• **EXTRAIT PRÉSENTÉ**:
————
Parce que ces fameux faits révélés par les troubles de cet enfant ne sont pas si têtus que ça. Ces évènements de l’intimité, ces actes transgressifs de l’adulte ne sont pas toujours simples à dégager. Les Incestes entrent en résonance les uns avec les autres, ceux d’aujourd’hui avec ceux des générations précédentes, mais ce sont des tabous très puissants, camouflés, maquillés, télescopés et toujours actifs entre les générations par la force des déterminismes de l’inconscient et des traumatismes sexuels non soignés.

 On sait bien que des fantasmes, des interprétations hâtives, des délires, au sens psychiatrique du mot, des mensonges doivent être étudiés soigneusement car ils s’imbriquent au récit d’un enfant sous influence ou  sous terreur. Tout ceci rend délicate la saisie d’une telle transgression présumée, dont la preuve clinique n’est pas la preuve juridique. Mais, voici la difficulté, cet enfant garçon ou fille est porteur de honte et de culpabilité massive, son autosacrifice n’est pas loin. C’est là que la décision de signaler est indispensable, que ce médecin soit généraliste pédiatre psychiatre, et que le psychanalyste n’oublie pas qu’il est aussi un citoyen.

Bien sûr nous savons tous que les allusions incestuelles, les harcèlements paternels sans gestes érotiques, les obsessions maternelles, les phobies d’inceste ont aussi des effets pernicieux, et ravageurs sur l’enfant qui en est victime, ce qu’un professionnel doit apprendre à dégager. Mais impérativement sans méconnaître l’inceste passé à l’acte là où il est.

Par contre le soupçon systématique ou à l’inverse la fétichisation de la parole de l’enfant ont déjà fait des dégâts considérables. Parce que les menaces de mort sont fréquentes dans ces familles là et qu’il faut les rechercher, à chaque fois. « Si tu parles je te tue ! » voilà une injonction qui va transformer la vie d’un enfant en  enfer quotidien car c’est la loi du silence qui  prédomine. ( Voir mon article dans Le Monde, 12 Juin 2004, à propos des enfants d’Outreau).

Si par malchance l’expert oublie de poser cette  question à l’enfant sur des menaces éventuelles, et que  devant un hymen intact il déclare tout fier qu’  « il n’y a rien eu », c’est fini pour l’enquête, la fillette est une menteuse, elle ne parlera pas de sitôt (Cette mésaventure n’est pas ancienne, elle date de la semaine dernière).
————
• **INFORMATIONS FOURNIES**:
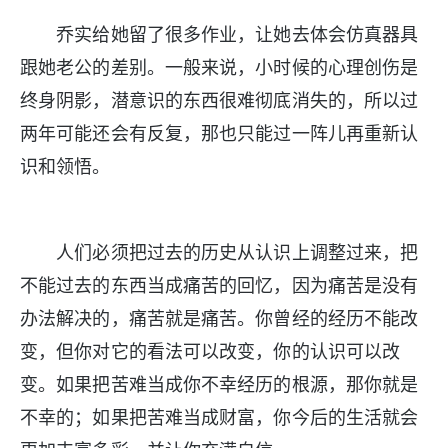
乔实给她留了很多作业，让她去体会仿真器具
跟她老公的差别。一般来说，小时候的心理创伤是
终身阴影，潜意识的东西很难彻底消失的，所以过
两年可能还会有反复，那也只能过一阵儿再重新认
识和领悟。
人们必须把过去的历史从认识上调整过来，把
不能过去的东西当成痛苦的回忆，因为痛苦是没有
办法解决的，痛苦就是痛苦。你曾经的经历不能改
变，但你对它的看法可以改变，你的认识可以改
变。如果把苦难当成你不幸经历的根源，那你就是
不幸的；如果把苦难当成财富，你今后的生活就会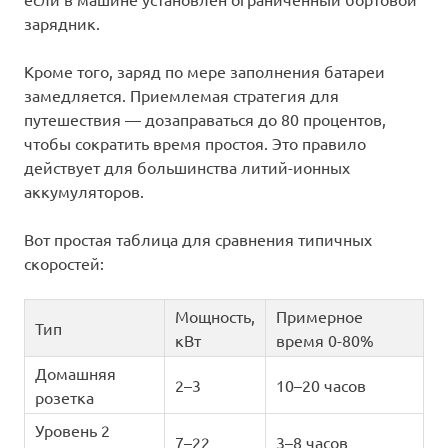
зарядник.
Кроме того, заряд по мере заполнения батареи
замедляется. Приемлемая стратегия для
путешествия — дозаправаться до 80 процентов,
чтобы сократить время простоя. Это правило
действует для большинства литий-ионных
аккумуляторов.
Вот простая таблица для сравнения типичных
скоростей:
Мощность,
Примерное
Тип
кВт
время 0-80%
Домашняя
2–3
10–20 часов
розетка
Уровень 2
7–22
3–8 часов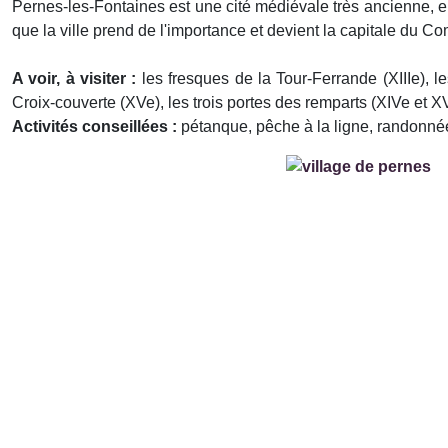
Pernes-les-Fontaines est une cité médiévale très ancienne, e
que la ville prend de l'importance et devient la capitale du C
A voir, à visiter :
les fresques de la Tour-Ferrande (XIIIe), 
Croix-couverte (XVe), les trois portes des remparts (XIVe et XVI
Activités conseillées :
pétanque, pêche à la ligne, randonnée
Précédent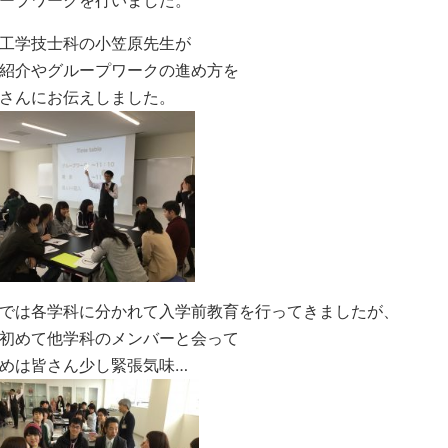
工学技士科の小笠原先生が
紹介やグループワークの進め方を
さんにお伝えしました。
では各学科に分かれて入学前教育を行ってきましたが、
初めて他学科のメンバーと会って
めは皆さん少し緊張気味…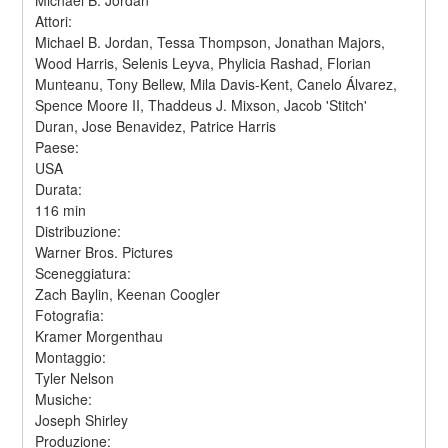
Attori:
Michael B. Jordan, Tessa Thompson, Jonathan Majors, 
Wood Harris, Selenis Leyva, Phylicia Rashad, Florian 
Munteanu, Tony Bellew, Mila Davis-Kent, Canelo Álvarez, 
Spence Moore II, Thaddeus J. Mixson, Jacob 'Stitch' 
Duran, Jose Benavidez, Patrice Harris
Paese:
USA
Durata:
116 min
Distribuzione:
Warner Bros. Pictures
Sceneggiatura:
Zach Baylin, Keenan Coogler
Fotografia:
Kramer Morgenthau
Montaggio:
Tyler Nelson
Musiche:
Joseph Shirley
Produzione: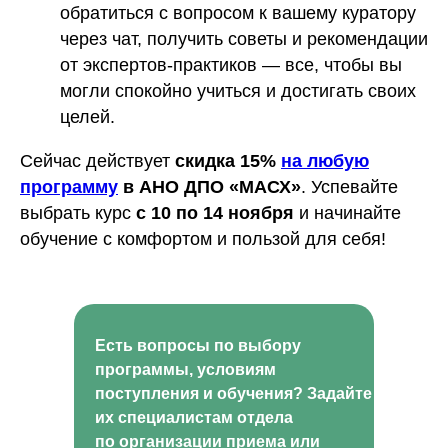
обратиться с вопросом к вашему куратору
через чат, получить советы и рекомендации
от экспертов-практиков — все, чтобы вы
могли спокойно учиться и достигать своих
целей.
Сейчас действует
скидка 15%
на любую
программу
в АНО ДПО «МАСХ»
. Успевайте
выбрать курс
с 10 по 14 ноября
и начинайте
обучение с комфортом и пользой для себя!
Есть вопросы по выбору
программы, условиям
поступления и обучения? Задайте
их специалистам отдела
по организации приема или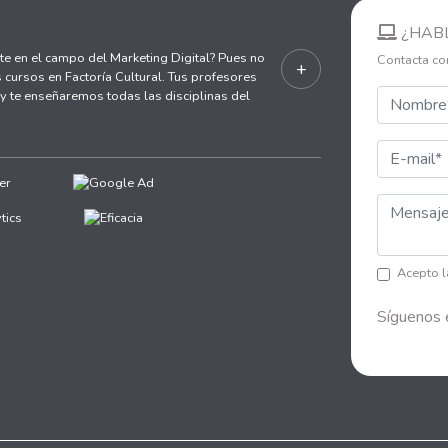
¿HAB
te en el campo del Marketing Digital? Pues no
Contacta co
+
 cursos en Factoría Cultural. Tus profesores
 te enseñaremos todas las disciplinas del
Acepto 
Síguenos 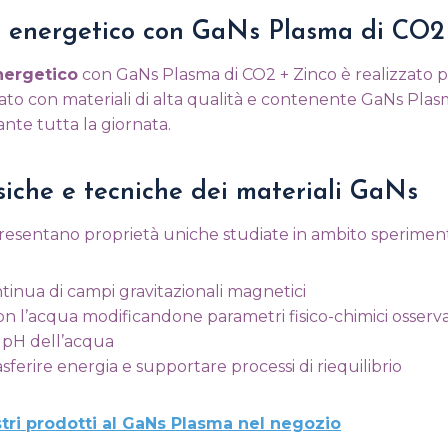
o energetico con GaNs Plasma di CO2
nergetico
con GaNs Plasma di CO2 + Zinco è realizzato p
zato con materiali di alta qualità e contenente GaNs Pl
ante tutta la giornata.
isiche e tecniche dei materiali GaNs
presentano proprietà uniche studiate in ambito speriment
tinua di campi gravitazionali magnetici
on l’acqua modificandone parametri fisico-chimici osserva
pH dell’acqua
asferire energia e supportare processi di riequilibrio
ostri prodotti al GaNs Plasma nel negozio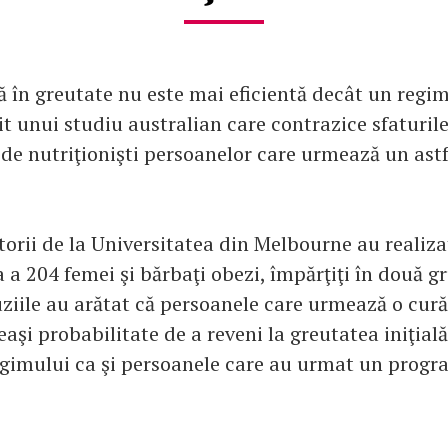
ă în greutate nu este mai eficientă decât un regim
it unui studiu australian care contrazice sfaturile
de nutriţionişti persoanelor care urmează un astf
torii de la Universitatea din Melbourne au realiz
 a 204 femei şi bărbaţi obezi, împărţiţi în două gr
ziile au arătat că persoanele care urmează o cură
aşi probabilitate de a reveni la greutatea iniţial
gimului ca şi persoanele care au urmat un progra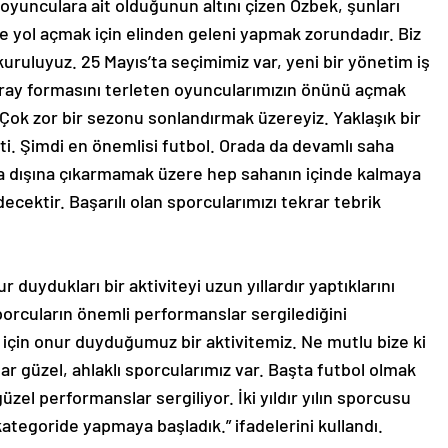
oyunculara ait olduğunun altını çizen Özbek, şunları
ne yol açmak için elinden geleni yapmak zorundadır. Biz
kuruluyuz. 25 Mayıs’ta seçimimiz var, yeni bir yönetim iş
ray formasını terleten oyuncularımızın önünü açmak
Çok zor bir sezonu sonlandırmak üzereyiz. Yaklaşık bir
itti. Şimdi en önemlisi futbol. Orada da devamlı saha
a dışına çıkarmamak üzere hep sahanın içinde kalmaya
ektir. Başarılı olan sporcularımızı tekrar tebrik
duydukları bir aktiviteyi uzun yıllardır yaptıklarını
sporcuların önemli performanslar sergilediğini
 için onur duyduğumuz bir aktivitemiz. Ne mutlu bize ki
dar güzel, ahlaklı sporcularımız var. Başta futbol olmak
zel performanslar sergiliyor. İki yıldır yılın sporcusu
ategoride yapmaya başladık.” ifadelerini kullandı.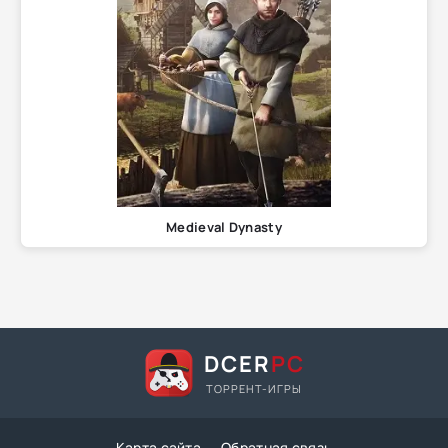
Medieval Dynasty
DCER
PC
ТОРРЕНТ-ИГРЫ
Карта сайта
Обратная связь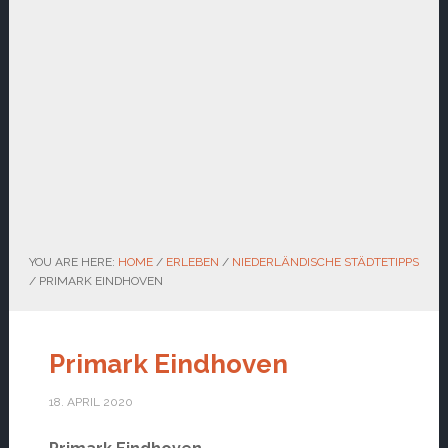
YOU ARE HERE:
HOME
/
ERLEBEN
/
NIEDERLÄNDISCHE STÄDTETIPPS
/
PRIMARK EINDHOVEN
Primark Eindhoven
18. APRIL 2020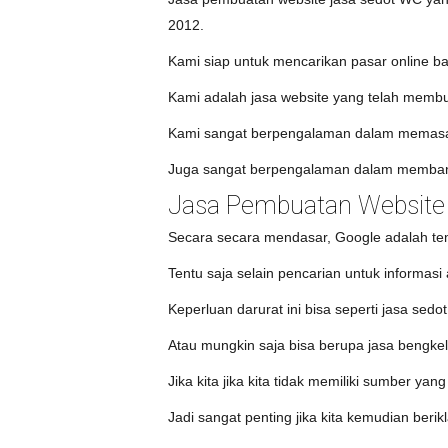
2012.
Kami siap untuk mencarikan pasar online ba
Kami adalah jasa website yang telah membua
Kami sangat berpengalaman dalam memasark
Juga sangat berpengalaman dalam membangu
Jasa Pembuatan Website 
Secara secara mendasar, Google adalah temp
Tentu saja selain pencarian untuk informa
Keperluan darurat ini bisa seperti jasa se
Atau mungkin saja bisa berupa jasa bengkel
Jika kita jika kita tidak memiliki sumber y
Jadi sangat penting jika kita kemudian ber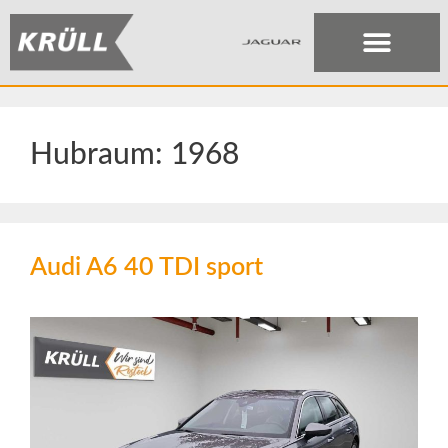
Hubraum:
1968
Audi A6 40 TDI sport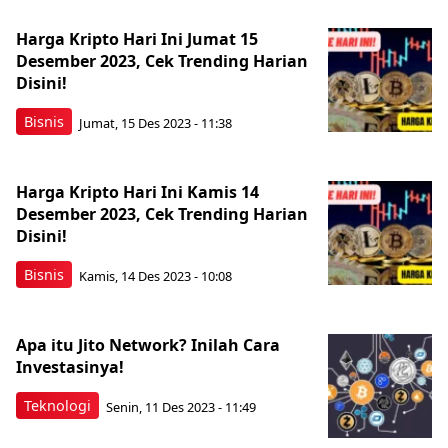
Harga Kripto Hari Ini Jumat 15
Desember 2023, Cek Trending Harian
Disini!
Bisnis
Jumat, 15 Des 2023 - 11:38
Harga Kripto Hari Ini Kamis 14
Desember 2023, Cek Trending Harian
Disini!
Bisnis
Kamis, 14 Des 2023 - 10:08
Apa itu Jito Network? Inilah Cara
Investasinya!
Teknologi
Senin, 11 Des 2023 - 11:49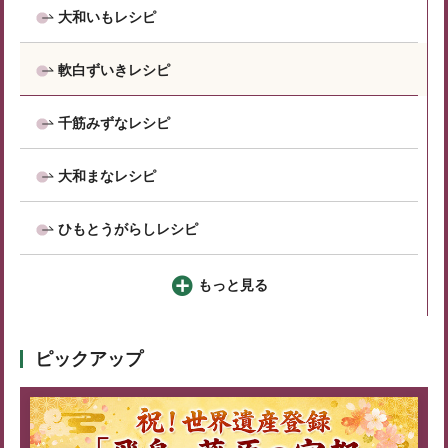
大和いもレシピ
軟白ずいきレシピ
千筋みずなレシピ
大和まなレシピ
ひもとうがらしレシピ
もっと見る
ピックアップ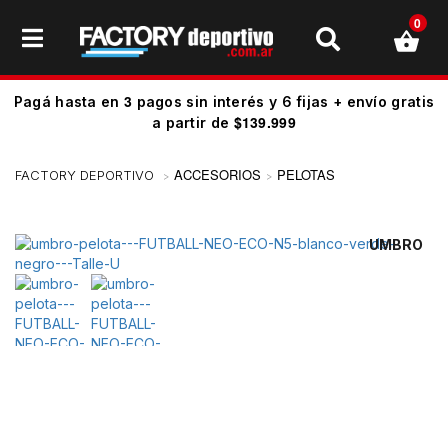
0
3
Pagá hasta en
pagos sin interés y 6 fijas + envío gratis
$139.999
a partir de
ACCESORIOS
PELOTAS
UMBRO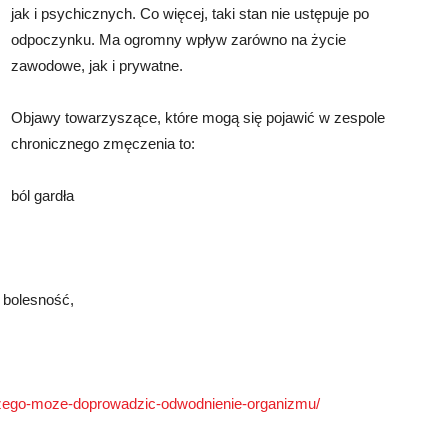
jak i psychicznych. Co więcej, taki stan nie ustępuje po
odpoczynku. Ma ogromny wpływ zarówno na życie
zawodowe, jak i prywatne.
Objawy towarzyszące, które mogą się pojawić w zespole
chronicznego zmęczenia to:
ból gardła
 bolesność,
czego-moze-doprowadzic-odwodnienie-organizmu/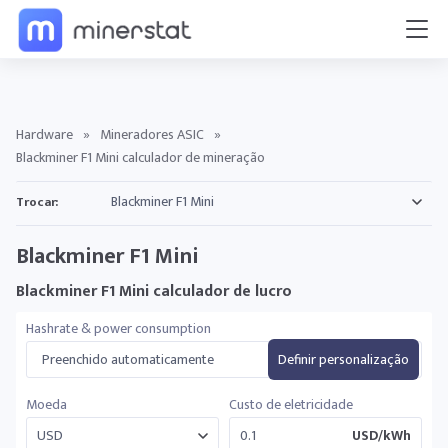
Hardware
»
Mineradores ASIC
»
Blackminer F1 Mini calculador de mineração
Trocar:
Blackminer F1 Mini
Blackminer F1 Mini calculador de lucro
Hashrate & power consumption
Preenchido automaticamente
Definir personalização
Moeda
Custo de eletricidade
USD/kWh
————
• **À FAIRE**:
- a) Recopiez, dans le texte sur l'inceste, le passage commençant par « On sait bien » et se terminant par « aussi un citoyen. ».
- b) Reformulez plus brièvement le paragraphe du texte sur l'inceste qui commence par « Bien sûr nous savons tous », en gardant ses faits principaux.
- c) Dans quel journal et à quelle date a paru l'article mentionné dans le texte sur l'inceste ?

• **RÉPONSES PAR TÂCHE**:
- a)
On sait bien que des fantasmes, des interprétations hâtives, des délires, au sens psychiatrique du mot, des mensonges doivent être étudiés soigneusement car ils s’imbriquent au récit d’un enfant sous influence ou  sous terreur. Tout ceci rend délicate la saisie d’une telle transgression présumée, dont la preuve clinique n’est pas la preuve juridique. Mais, voici la difficulté, cet enfant garçon ou fille est porteur de honte et de culpabilité massive, son autosacrifice n’est pas loin. C’est là que la décision de signaler est indispensable, que ce médecin soit généraliste pédiatre psychiatre, et que le psychanalyste n’oublie pas qu’il est aussi un citoyen.

- b) Les allusions incestuelles, les harcèlements paternels sans gestes érotiques, les obsessions maternelles et les phobies d'inceste ont des effets pernicieux et ravageurs sur l'enfant qui en est victime. Un professionnel doit apprendre à les repérer, sans jamais méconnaître l'inceste passé à l'acte là où il est.

- c) Dans Le Monde, le 12 juin 2004.